Task description
When a line of the entries contains "words", please list that line.

━━ Data under study ━━

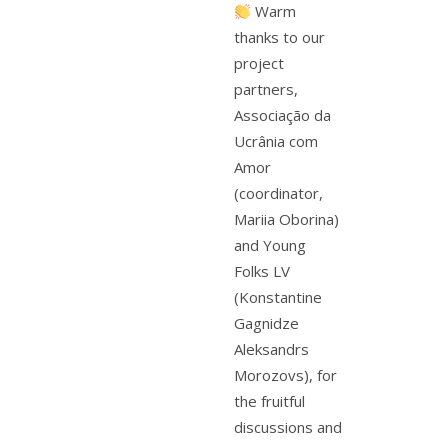
Warm
thanks to our
project
partners,
Associação da
Ucrânia com
Amor
(coordinator,
Mariia Oborina)
and Young
Folks LV
(Konstantine
Gagnidze
Aleksandrs
Morozovs), for
the fruitful
discussions and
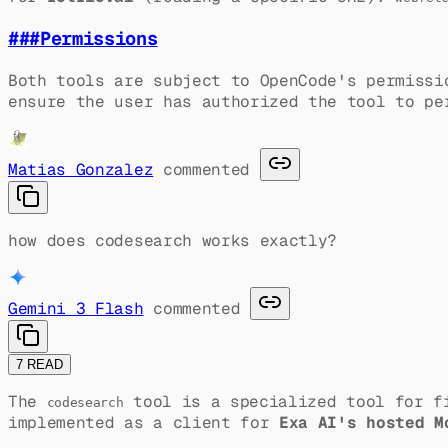
###
Permissions
Both tools are subject to OpenCode's permissi
ensure the user has authorized the tool to pe
Matias Gonzalez
commented
how does codesearch works exactly?
Gemini 3 Flash
commented
7 READ
The
tool is a specialized tool for fi
codesearch
implemented as a client for
Exa AI's hosted M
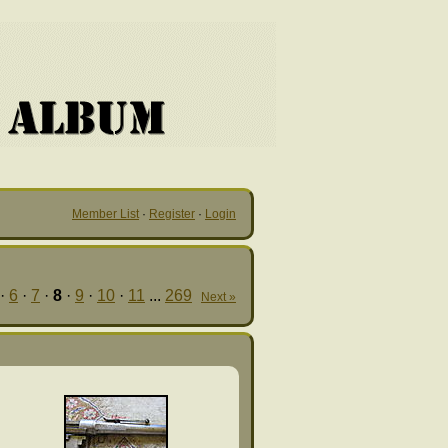
Member List
·
Register
·
Login
·
6
·
7
·
8
·
9
·
10
·
11
...
269
Next »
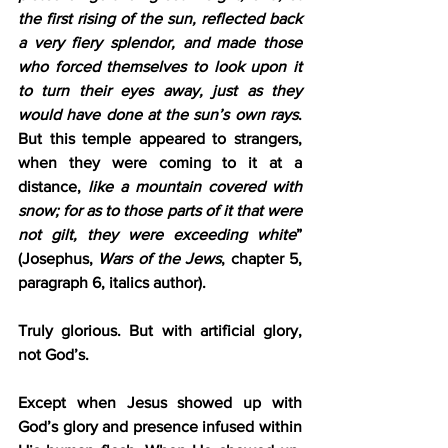
the first rising of the sun, reflected back 
a very fiery splendor, and made those 
who forced themselves to look upon it 
to turn their eyes away, just as they 
would have done at the sun’s own rays
. 
But this temple appeared to strangers, 
when they were coming to it at a 
distance, 
like a mountain covered with 
snow; for as to those parts of it that were 
not gilt, they were exceeding white
” 
(Josephus, 
Wars of the Jews
, chapter 5, 
paragraph 6, italics author).
Truly glorious. But with artificial glory, 
not God’s.
Except when Jesus showed up with 
God’s glory and presence infused within 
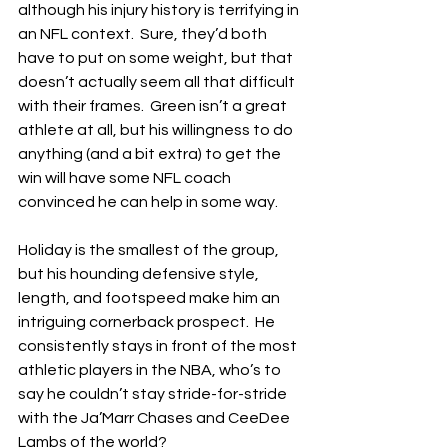
although his injury history is terrifying in 
an NFL context.  Sure, they’d both 
have to put on some weight, but that 
doesn’t actually seem all that difficult 
with their frames.  Green isn’t a great 
athlete at all, but his willingness to do 
anything (and a bit extra) to get the 
win will have some NFL coach 
convinced he can help in some way.
Holiday is the smallest of the group, 
but his hounding defensive style, 
length, and footspeed make him an 
intriguing cornerback prospect.  He 
consistently stays in front of the most 
athletic players in the NBA, who’s to 
say he couldn’t stay stride-for-stride 
with the Ja’Marr Chases and CeeDee 
Lambs of the world?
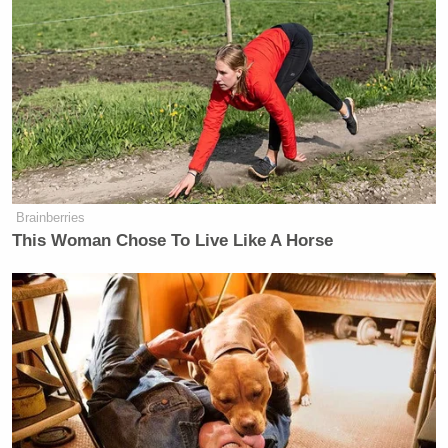
Brainberries
This Woman Chose To Live Like A Horse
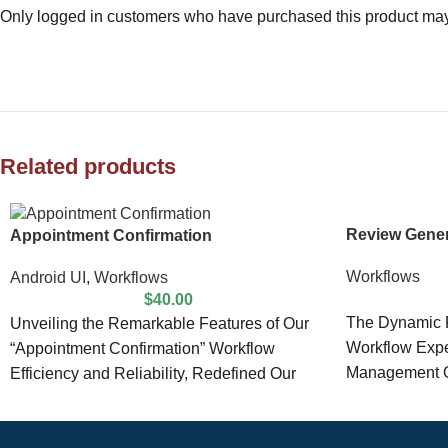
Only logged in customers who have purchased this product may
Related products
Review Gener
Appointment Confirmation
Workflows
Android UI
,
Workflows
$
40.00
The Dynamic F
Unveiling the Remarkable Features of Our
Workflow Expe
“Appointment Confirmation” Workflow
Management O
Efficiency and Reliability, Redefined Our
comes equipp
“Appointment Confirmation” workflow
product is meticulously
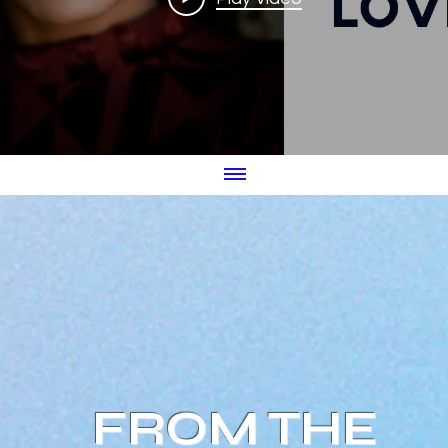
FROM THE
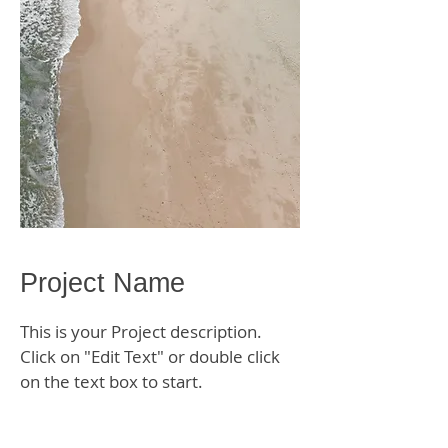
Project Name
This is your Project description.
Click on "Edit Text" or double click
on the text box to start.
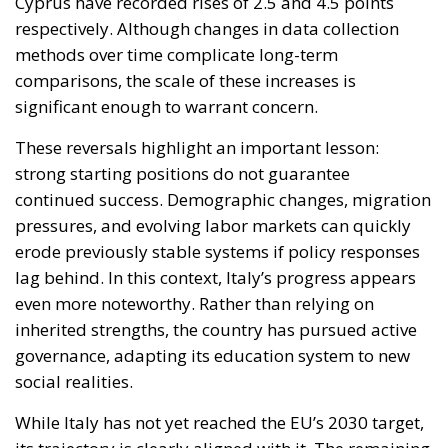
These reversals highlight an important lesson:
strong starting positions do not guarantee
continued success. Demographic changes, migration
pressures, and evolving labor markets can quickly
erode previously stable systems if policy responses
lag behind. In this context, Italy’s progress appears
even more noteworthy. Rather than relying on
inherited strengths, the country has pursued active
governance, adapting its education system to new
social realities.
While Italy has not yet reached the EU’s 2030 target,
its trajectory is clearly aligned with it. The remaining
challenge is to consolidate gains and address
persistent territorial disparities. However, the
direction is set. Italy’s experience demonstrates that
sustained political attention, combined with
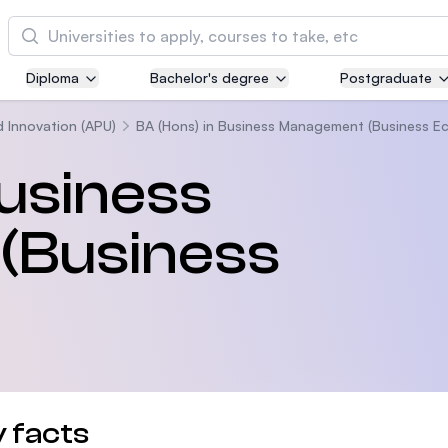
Cari
Diploma
Bachelor's degree
Postgraduate
Asia Pacific University of Technology and
Innovation (APU)
d Innovation (APU)
BA (Hons) in Business Management (Business E
Well-known for Computer Science, IT and Engi
Business
courses
(Business
International Medical University (IMU)
Malaysia's first and most established private m
and healthcare university
Asia School of Business (ASB)
MBA by Central Bank of Malaysia in collaborati
the Massachusetts Institute of Technology (MIT
 facts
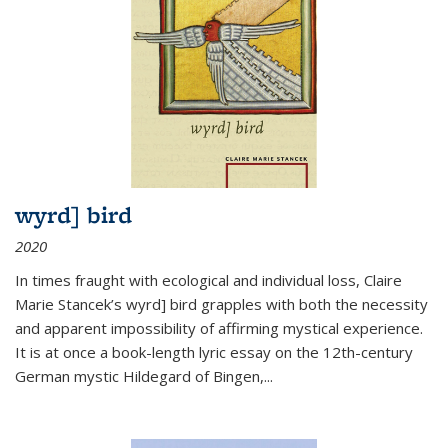
wyrd] bird
2020
In times fraught with ecological and individual loss, Claire
Marie Stancek’s
wyrd] bird
grapples with both the necessity
and apparent impossibility of affirming mystical experience.
It is at once a book-length lyric essay on the 12th-century
German mystic Hildegard of Bingen,
...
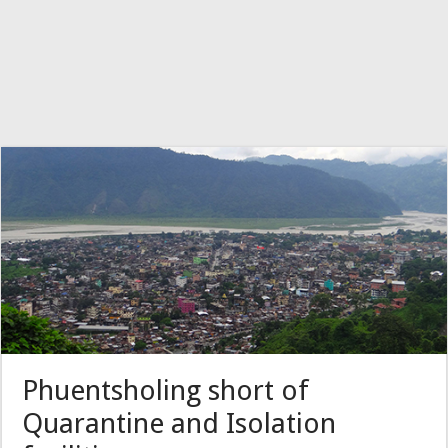
Phuentsholing short of
Quarantine and Isolation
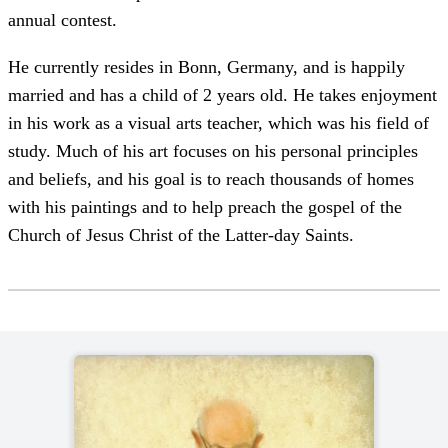
annual contest.
He currently resides in Bonn, Germany, and is happily
married and has a child of 2 years old. He takes enjoyment
in his work as a visual arts teacher, which was his field of
study. Much of his art focuses on his personal principles
and beliefs, and his goal is to reach thousands of homes
with his paintings and to help preach the gospel of the
Church of Jesus Christ of the Latter-day Saints.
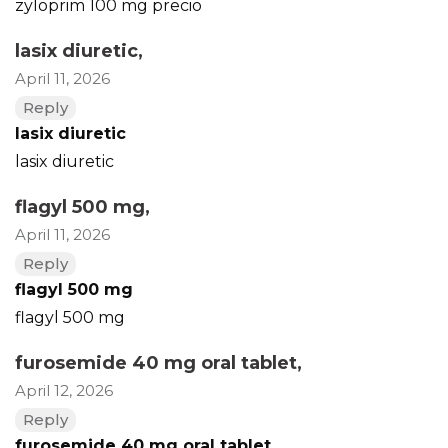
zyloprim 100 mg precio
lasix diuretic
,
April 11, 2026
Reply
lasix diuretic
lasix diuretic
flagyl 500 mg
,
April 11, 2026
Reply
flagyl 500 mg
flagyl 500 mg
furosemide 40 mg oral tablet
,
April 12, 2026
Reply
furosemide 40 mg oral tablet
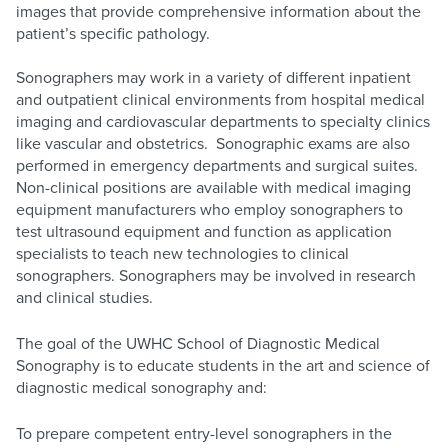
images that provide comprehensive information about the
patient’s specific pathology.
Sonographers may work in a variety of different inpatient
and outpatient clinical environments from hospital medical
imaging and cardiovascular departments to specialty clinics
like vascular and obstetrics. Sonographic exams are also
performed in emergency departments and surgical suites.
Non-clinical positions are available with medical imaging
equipment manufacturers who employ sonographers to
test ultrasound equipment and function as application
specialists to teach new technologies to clinical
sonographers. Sonographers may be involved in research
and clinical studies.
The goal of the UWHC School of Diagnostic Medical
Sonography is to educate students in the art and science of
diagnostic medical sonography and:
To prepare competent entry-level sonographers in the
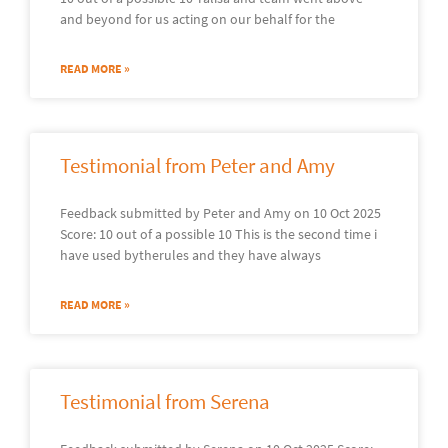
and beyond for us acting on our behalf for the
READ MORE »
Testimonial from Peter and Amy
Feedback submitted by Peter and Amy on 10 Oct 2025
Score: 10 out of a possible 10 This is the second time i
have used bytherules and they have always
READ MORE »
Testimonial from Serena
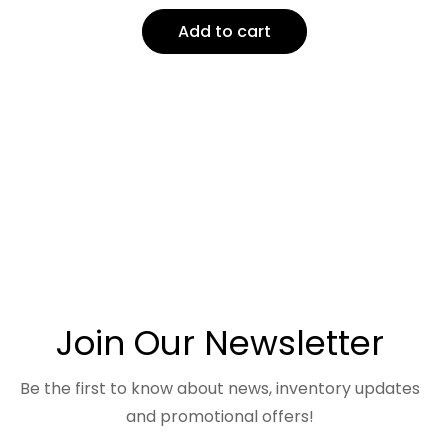
Add to cart
Join Our Newsletter
Be the first to know about news, inventory updates
and promotional offers!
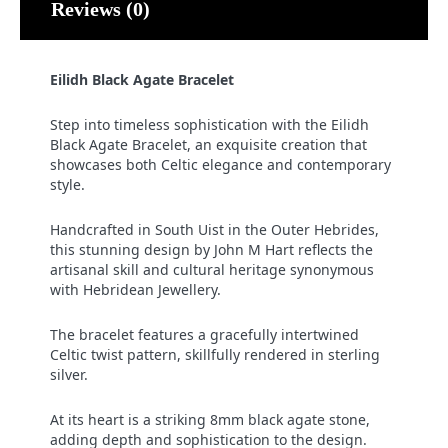
Reviews (0)
Eilidh Black Agate Bracelet
Step into timeless sophistication with the Eilidh
Black Agate Bracelet, an exquisite creation that
showcases both Celtic elegance and contemporary
style.
Handcrafted in South Uist in the Outer Hebrides,
this stunning design by John M Hart reflects the
artisanal skill and cultural heritage synonymous
with Hebridean Jewellery.
The bracelet features a gracefully intertwined
Celtic twist pattern, skillfully rendered in sterling
silver.
At its heart is a striking 8mm black agate stone,
adding depth and sophistication to the design.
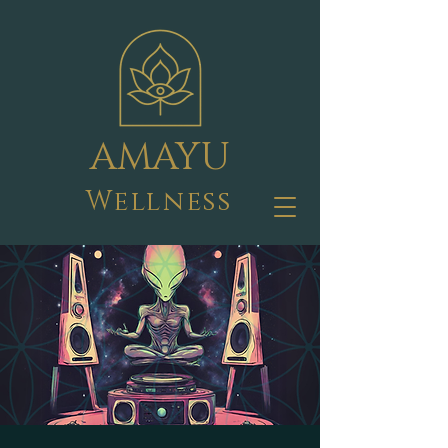
AMAYU
Wellness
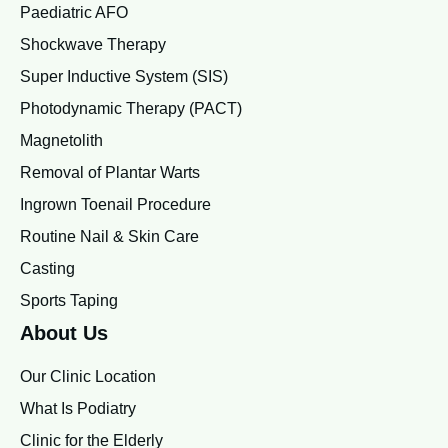
Paediatric AFO
Shockwave Therapy
Super Inductive System (SIS)
Photodynamic Therapy (PACT)
Magnetolith
Removal of Plantar Warts
Ingrown Toenail Procedure
Routine Nail & Skin Care
Casting
Sports Taping
About Us
Our Clinic Location
What Is Podiatry
Clinic for the Elderly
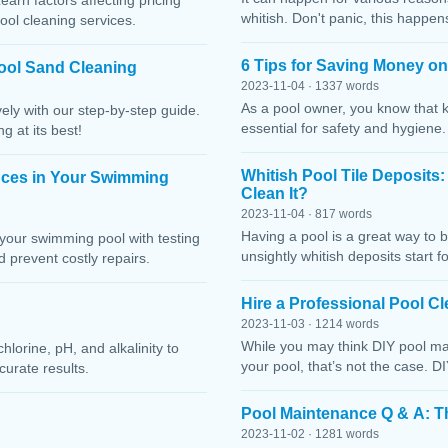
Learn factors affecting pricing
whitish. Don't panic, this happen
ool cleaning services.
6 Tips for Saving Money o
ool Sand Cleaning
2023-11-04 · 1337 words
As a pool owner, you know that 
ely with our step-by-step guide.
essential for safety and hygiene
g at its best!
Whitish Pool Tile Deposits
nces in Your Swimming
Clean It?
2023-11-04 · 817 words
Having a pool is a great way to 
your swimming pool with testing
unsightly whitish deposits start f
 prevent costly repairs.
Hire a Professional Pool 
2023-11-03 · 1214 words
While you may think DIY pool mai
lorine, pH, and alkalinity to
your pool, that’s not the case. D
curate results.
Pool Maintenance Q & A: 
2023-11-02 · 1281 words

━━━

Answer box
2023-11-04 · 1337 words
2023-11-04 · 817 words
2023-11-03 · 1214 words
2023-11-02 · 1281 words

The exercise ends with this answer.